WahanaNews.co | Pihak berwenang menyebutkan puluhan pengunjuk rasa tewas di Kazakhstan saat terjadi penyerangan di gedung-gedung pemerintah, dan setidaknya 12 polisi tewas, termasuk satu yang ditemukan dipenggal.
Ada upaya untuk menyerbu gedung-gedung pemerintah semalam di kota terbesar di negara itu, Almaty.
Baca Juga:
Setiap Hari 10.000 Warga Rusia Kabur ke Georgia Gara-gara Putin
"Puluhan penyerang dilumpuhkan," kata juru bicara polisi Saltanat Azirbek seperti dilansir dari AP, Kamis (6/1/2022).
Dia berbicara di saluran berita negara Khabar-24. Upaya yang dilaporkan untuk menyerbu gedung-gedung itu terjadi setelah kerusuhan yang meluas di kota itu pada hari Rabu, termasuk penyitaan gedung walikota, yang dibakar.
Saluran berita negara Khabar-24 mengutip kantor komandan kota yang mengatakan pada hari Kamis bahwa 353 petugas penegak hukum lainnya terluka selain 12 orang yang tewas.
Baca Juga:
Wamendag Bidik Kazakhstan untuk Kembangkan Potensi Perdagangan
Kazakhstan mengalami protes jalanan terburuk yang pernah dialami negara itu sejak memperoleh kemerdekaan tiga dekade lalu.
Sebuah aliansi militer yang dipimpin Rusia, Organisasi Perjanjian Keamanan Kolektif, pada Kamis pagi mengatakan bahwa mereka akan mengirim pasukan penjaga perdamaian ke Kazakhstan atas permintaan Presiden Kassym-Jomart Tokayev.
Kazakhstan telah diguncang oleh meningkatnya aksi protes yang dimulai pada hari Minggu atas kenaikan tajam harga bahan bakar gas cair.

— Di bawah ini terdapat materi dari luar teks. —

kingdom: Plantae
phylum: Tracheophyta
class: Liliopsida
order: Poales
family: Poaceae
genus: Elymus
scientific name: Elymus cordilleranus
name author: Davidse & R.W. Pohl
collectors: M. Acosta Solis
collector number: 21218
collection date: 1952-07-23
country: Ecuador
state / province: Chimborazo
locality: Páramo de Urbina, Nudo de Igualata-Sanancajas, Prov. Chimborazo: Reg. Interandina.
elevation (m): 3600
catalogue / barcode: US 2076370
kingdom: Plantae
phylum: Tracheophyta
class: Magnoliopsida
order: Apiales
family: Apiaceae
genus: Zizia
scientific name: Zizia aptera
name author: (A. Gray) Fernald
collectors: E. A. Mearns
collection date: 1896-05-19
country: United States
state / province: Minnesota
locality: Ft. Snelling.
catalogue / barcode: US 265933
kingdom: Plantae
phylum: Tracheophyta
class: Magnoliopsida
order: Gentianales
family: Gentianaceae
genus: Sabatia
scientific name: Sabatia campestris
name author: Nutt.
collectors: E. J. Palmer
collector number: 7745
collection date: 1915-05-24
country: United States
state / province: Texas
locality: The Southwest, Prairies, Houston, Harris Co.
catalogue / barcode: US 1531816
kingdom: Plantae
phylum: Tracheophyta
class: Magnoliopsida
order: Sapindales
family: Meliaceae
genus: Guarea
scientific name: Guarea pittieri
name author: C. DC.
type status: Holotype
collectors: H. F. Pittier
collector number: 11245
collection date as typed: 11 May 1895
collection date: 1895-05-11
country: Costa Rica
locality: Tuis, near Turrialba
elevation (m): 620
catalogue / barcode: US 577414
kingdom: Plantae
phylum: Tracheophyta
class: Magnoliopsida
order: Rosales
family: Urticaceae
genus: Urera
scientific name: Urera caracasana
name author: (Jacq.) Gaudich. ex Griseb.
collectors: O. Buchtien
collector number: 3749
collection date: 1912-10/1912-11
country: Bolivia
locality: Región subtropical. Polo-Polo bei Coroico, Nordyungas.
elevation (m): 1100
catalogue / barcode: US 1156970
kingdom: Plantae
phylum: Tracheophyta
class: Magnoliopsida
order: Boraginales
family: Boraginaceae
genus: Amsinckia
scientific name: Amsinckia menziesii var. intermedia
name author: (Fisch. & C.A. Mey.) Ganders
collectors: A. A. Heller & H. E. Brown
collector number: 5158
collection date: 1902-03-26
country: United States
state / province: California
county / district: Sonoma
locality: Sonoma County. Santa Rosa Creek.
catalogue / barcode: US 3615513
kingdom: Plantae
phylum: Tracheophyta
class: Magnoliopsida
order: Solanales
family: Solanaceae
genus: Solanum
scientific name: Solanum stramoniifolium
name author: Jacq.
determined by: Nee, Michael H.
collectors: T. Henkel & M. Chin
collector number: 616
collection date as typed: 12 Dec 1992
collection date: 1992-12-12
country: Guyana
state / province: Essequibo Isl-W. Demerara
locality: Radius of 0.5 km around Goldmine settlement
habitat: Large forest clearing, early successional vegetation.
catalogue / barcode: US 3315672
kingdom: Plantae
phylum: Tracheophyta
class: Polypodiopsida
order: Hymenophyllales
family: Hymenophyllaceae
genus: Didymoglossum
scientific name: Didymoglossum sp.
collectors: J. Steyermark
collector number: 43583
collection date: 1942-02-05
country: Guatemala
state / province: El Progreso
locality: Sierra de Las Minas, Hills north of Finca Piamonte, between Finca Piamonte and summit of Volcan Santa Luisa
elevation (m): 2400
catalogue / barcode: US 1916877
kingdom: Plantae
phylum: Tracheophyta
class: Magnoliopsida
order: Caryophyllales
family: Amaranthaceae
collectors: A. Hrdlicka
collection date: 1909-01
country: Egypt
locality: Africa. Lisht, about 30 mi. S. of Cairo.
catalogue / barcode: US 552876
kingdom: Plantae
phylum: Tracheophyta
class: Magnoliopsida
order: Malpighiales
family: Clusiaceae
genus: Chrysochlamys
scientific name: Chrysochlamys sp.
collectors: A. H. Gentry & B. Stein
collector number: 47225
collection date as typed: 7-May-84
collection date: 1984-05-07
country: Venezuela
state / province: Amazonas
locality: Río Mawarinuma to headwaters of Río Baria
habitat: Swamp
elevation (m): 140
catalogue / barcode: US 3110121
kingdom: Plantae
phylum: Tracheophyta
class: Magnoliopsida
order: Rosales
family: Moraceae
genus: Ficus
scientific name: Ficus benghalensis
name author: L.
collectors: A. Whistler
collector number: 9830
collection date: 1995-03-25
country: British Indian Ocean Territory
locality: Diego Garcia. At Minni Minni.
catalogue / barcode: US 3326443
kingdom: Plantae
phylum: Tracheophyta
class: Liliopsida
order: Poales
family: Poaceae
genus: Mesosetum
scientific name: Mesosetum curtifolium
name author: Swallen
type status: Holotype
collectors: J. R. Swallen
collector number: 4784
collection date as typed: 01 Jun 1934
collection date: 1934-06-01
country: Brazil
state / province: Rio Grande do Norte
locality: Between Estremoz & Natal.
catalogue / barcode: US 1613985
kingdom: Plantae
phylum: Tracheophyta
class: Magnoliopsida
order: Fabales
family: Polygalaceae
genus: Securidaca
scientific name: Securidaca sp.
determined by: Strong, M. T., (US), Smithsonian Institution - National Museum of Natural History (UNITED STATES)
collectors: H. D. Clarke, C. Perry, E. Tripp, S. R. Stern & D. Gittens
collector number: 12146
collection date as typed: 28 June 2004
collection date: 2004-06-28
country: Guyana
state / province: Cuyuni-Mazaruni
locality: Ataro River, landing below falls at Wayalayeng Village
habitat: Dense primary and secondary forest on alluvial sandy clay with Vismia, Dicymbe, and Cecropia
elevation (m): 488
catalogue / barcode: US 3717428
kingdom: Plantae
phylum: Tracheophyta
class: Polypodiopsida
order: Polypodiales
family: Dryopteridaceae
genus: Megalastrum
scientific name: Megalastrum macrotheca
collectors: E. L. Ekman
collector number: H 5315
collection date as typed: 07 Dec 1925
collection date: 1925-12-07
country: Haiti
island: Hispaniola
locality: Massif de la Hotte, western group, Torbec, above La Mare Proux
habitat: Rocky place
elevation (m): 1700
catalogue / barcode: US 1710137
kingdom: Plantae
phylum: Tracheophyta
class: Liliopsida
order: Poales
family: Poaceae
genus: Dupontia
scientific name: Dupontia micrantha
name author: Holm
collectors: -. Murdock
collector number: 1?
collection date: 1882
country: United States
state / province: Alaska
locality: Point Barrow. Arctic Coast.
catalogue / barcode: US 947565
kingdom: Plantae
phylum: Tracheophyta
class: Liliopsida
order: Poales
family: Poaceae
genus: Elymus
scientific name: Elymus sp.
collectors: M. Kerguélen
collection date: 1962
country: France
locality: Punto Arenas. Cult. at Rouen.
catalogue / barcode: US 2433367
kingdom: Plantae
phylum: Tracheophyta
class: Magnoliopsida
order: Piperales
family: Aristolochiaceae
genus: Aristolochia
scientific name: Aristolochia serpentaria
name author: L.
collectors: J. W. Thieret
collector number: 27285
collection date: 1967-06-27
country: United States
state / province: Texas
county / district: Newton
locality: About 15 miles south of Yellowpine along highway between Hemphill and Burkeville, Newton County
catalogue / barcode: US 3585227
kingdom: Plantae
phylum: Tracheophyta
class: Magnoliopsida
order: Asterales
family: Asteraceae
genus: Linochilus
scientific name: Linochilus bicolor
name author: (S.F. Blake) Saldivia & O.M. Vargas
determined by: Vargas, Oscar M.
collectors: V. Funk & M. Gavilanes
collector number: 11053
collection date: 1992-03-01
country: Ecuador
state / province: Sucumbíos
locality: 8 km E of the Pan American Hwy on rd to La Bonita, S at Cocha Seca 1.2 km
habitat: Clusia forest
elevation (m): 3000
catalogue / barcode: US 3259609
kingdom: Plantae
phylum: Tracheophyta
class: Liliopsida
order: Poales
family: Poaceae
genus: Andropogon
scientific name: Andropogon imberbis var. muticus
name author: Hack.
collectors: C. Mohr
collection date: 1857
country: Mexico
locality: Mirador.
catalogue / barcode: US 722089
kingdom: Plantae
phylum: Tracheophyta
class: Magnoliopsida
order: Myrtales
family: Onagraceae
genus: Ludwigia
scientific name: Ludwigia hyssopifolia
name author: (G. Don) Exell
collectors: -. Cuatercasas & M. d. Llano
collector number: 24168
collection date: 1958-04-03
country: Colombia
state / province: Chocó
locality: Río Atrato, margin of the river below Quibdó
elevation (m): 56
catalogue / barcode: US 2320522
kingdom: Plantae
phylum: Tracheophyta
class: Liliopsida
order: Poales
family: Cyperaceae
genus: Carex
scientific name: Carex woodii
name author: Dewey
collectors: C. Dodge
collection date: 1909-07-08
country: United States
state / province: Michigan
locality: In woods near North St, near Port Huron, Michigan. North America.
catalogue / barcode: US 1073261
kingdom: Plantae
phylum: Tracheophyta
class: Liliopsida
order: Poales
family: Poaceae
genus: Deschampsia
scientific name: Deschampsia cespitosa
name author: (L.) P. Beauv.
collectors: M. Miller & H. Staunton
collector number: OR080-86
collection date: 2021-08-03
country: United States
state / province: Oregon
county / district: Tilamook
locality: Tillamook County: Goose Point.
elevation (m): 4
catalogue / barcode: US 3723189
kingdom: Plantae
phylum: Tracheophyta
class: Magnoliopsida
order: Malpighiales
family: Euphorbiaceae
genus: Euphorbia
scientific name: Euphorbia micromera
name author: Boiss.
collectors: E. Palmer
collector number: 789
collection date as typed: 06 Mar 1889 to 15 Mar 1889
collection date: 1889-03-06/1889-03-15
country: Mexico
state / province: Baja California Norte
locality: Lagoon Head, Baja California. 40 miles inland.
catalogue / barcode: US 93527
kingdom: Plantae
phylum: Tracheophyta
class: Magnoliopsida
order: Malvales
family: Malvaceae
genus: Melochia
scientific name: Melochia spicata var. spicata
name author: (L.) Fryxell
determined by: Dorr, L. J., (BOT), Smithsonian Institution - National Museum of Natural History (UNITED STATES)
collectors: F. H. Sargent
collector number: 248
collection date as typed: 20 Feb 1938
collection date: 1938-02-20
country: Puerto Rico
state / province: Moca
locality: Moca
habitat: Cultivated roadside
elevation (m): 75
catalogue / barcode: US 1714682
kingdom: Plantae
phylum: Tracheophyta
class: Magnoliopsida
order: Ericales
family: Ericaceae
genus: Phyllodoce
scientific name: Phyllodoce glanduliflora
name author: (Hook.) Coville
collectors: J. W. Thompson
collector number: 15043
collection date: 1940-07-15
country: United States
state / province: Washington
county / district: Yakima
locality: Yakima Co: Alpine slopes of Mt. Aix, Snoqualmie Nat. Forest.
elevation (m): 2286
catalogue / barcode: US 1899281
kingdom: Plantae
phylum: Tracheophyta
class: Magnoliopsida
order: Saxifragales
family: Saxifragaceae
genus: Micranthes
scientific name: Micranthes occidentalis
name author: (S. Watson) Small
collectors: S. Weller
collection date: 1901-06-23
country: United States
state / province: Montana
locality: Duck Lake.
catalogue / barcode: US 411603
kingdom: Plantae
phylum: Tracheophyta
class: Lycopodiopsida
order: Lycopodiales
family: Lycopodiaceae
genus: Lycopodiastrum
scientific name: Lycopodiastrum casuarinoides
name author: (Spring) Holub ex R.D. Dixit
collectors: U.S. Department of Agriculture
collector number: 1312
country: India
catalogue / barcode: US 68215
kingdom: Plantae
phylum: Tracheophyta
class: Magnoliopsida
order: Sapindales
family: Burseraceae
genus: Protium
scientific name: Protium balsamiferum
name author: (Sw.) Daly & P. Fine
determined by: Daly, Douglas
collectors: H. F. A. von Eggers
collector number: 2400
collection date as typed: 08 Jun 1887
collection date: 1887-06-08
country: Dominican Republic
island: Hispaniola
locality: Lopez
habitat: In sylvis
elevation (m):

Protes dimulai di barat negara itu tetapi menyebar ke Almaty dan ibu kota Nur-Sultan.
Pada awal tahun, harga gas yang disebut LPG naik sekitar dua kali lipat karena pemerintah menarik diri dari kontrol harga sebagai bagian dari upaya untuk beralih ke ekonomi pasar.
Pada hari Rabu, Tokayev berjanji untuk mengambil tindakan keras untuk memadamkan kerusuhan dan menyatakan keadaan darurat selama dua minggu untuk seluruh negeri, memperluas pengumuman sebelumnya yang hanya diperuntukan ibu kota Nur-Sultan dan kota terbesar Almaty yang memberlakukan jam malam dan pembatasan pergerakan ke dalam dan sekitar wilayah perkotaan.
Setelah demonstrasi menyebar ke Nur-Sultan dan Almaty, kabinet pemerintah mengumumkan pengunduran dirinya. Namun Tokayev mengatakan para menteri akan tetap dalam peran mereka sampai Kabinet baru terbentuk, sehingga tidak pasti apakah pengunduran diri akan berdampak signifikan.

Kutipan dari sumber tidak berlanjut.